Located at the Illinois Valley Airport and near the Siskiyou Smokejumper Base Museum is an official Beaver Board that highlights some history here and tells us:
Triple Nickels
Formed in 1943, the all-Black 555th Parachute Infantry Battalion was the first opportunity for African officers and enlisted men to become paratroopers in the segregated US Army during World War II.
Racial Segregation Ended
The "Triple Nickels" returned to their home base to North Carolina in 1945. At the request of Lieutenant General James Gavin, the 555th was assigned to his previously all-White 82nd Airborne Division in 1947. A year later, President Truman's Executive Order officially ended racial segregation in the US military.
Balloon Bomb Blazes
In 1944-45, Japan launched balloon bombs eastward across the Pacific to set US west coast forests ablaze and cause civilian panic. In May 1945, the military ordered the "Triple Nickles" on a classified mission, code named "Operation Firefly," to counter this threat. Detailed to the US Forest Service, the 555th jumped on and fought Pacific Northwest forest fires.
Cross-Trained
The "Triple Nickles" trained at Pendleton Field in northeastern Oregon. Army Ordnance personnel instructed the 555th in bomb disposal while Forest Service "smokejumpers" trained them in parachuting on wildland fires and how to fight them. That summer, the "Triple Nickles" jumped on 15 fires and fought on at least 28.
PFC Malvin L. Brown
555th Parachute Infantry Battalion
(1921-1945)
Malvin L. Brown enlisted in the US Army late in 1942. After qualifying as a paratrooper in the all-Black 555th Parachute Infantry Battalion, Brown trained as a medic.

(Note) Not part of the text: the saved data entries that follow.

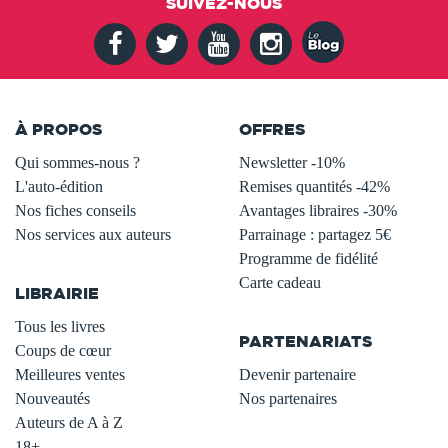
SUIVEZ-NOUS
À PROPOS
OFFRES
Qui sommes-nous ?
Newsletter -10%
L'auto-édition
Remises quantités -42%
Nos fiches conseils
Avantages libraires -30%
Nos services aux auteurs
Parrainage : partagez 5€
.
Programme de fidélité
Carte cadeau
LIBRAIRIE
.
Tous les livres
PARTENARIATS
Coups de cœur
Meilleures ventes
Devenir partenaire
Nouveautés
Nos partenaires
Auteurs de A à Z
18+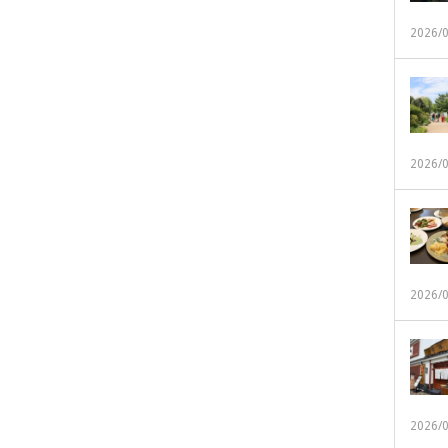
2026/
2026/
2026/
2026/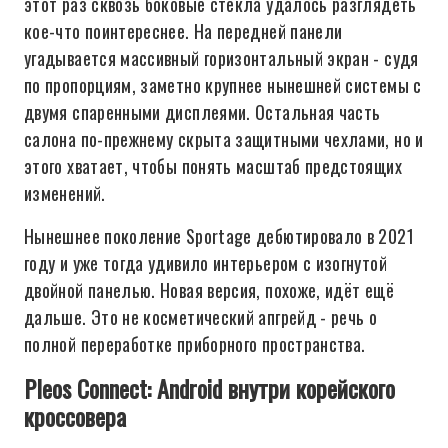
этот раз сквозь боковые стёкла удалось разглядеть
кое-что поинтереснее. На передней панели
угадывается массивный горизонтальный экран - судя
по пропорциям, заметно крупнее нынешней системы с
двумя спаренными дисплеями. Остальная часть
салона по-прежнему скрыта защитными чехлами, но и
этого хватает, чтобы понять масштаб предстоящих
изменений.
Нынешнее поколение Sportage дебютировало в 2021
году и уже тогда удивило интерьером с изогнутой
двойной панелью. Новая версия, похоже, идёт ещё
дальше. Это не косметический апгрейд - речь о
полной переработке приборного пространства.
Pleos Connect: Android внутри корейского
кроссовера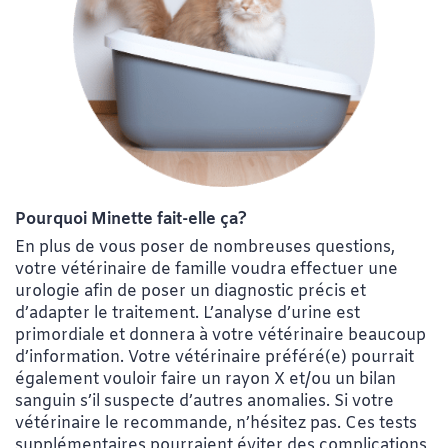
Pourquoi Minette fait-elle ça?
En plus de vous poser de nombreuses questions,
votre vétérinaire de famille voudra effectuer une
urologie afin de poser un diagnostic précis et
d’adapter le traitement. L’analyse d’urine est
primordiale et donnera à votre vétérinaire beaucoup
d’information. Votre vétérinaire préféré(e) pourrait
également vouloir faire un rayon X et/ou un bilan
sanguin s’il suspecte d’autres anomalies. Si votre
vétérinaire le recommande, n’hésitez pas. Ces tests
supplémentaires pourraient éviter des complications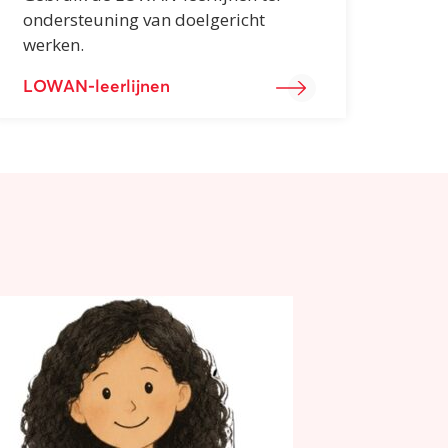
ondersteuning van doelgericht
werken.
LOWAN-leerlijnen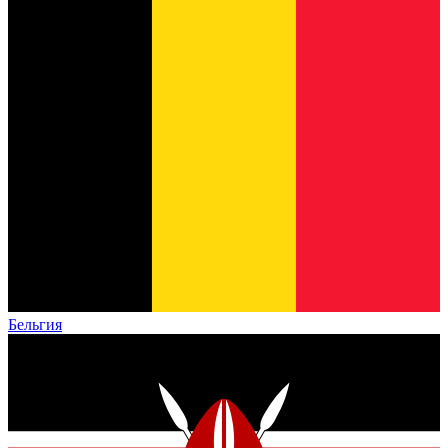
Бельгия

On August 6, 1945, "Triple Nickels" paratroopers based at Pendleton Field responded to a fire in Oregon's Umpqua National Forest near Roseburg. PFC Brown volunteered to replace an ill medic on the jump list. His parachute caught in a tall tree and he fell more than 150 feet to his death. Fellow paratroopers carried his body several miles to the nearest road.
PFC Malvin Brown left a widow and daughter. He is buried near his hometown, Baltimore Maryland, and was the first smokejumper to die on a fire jump.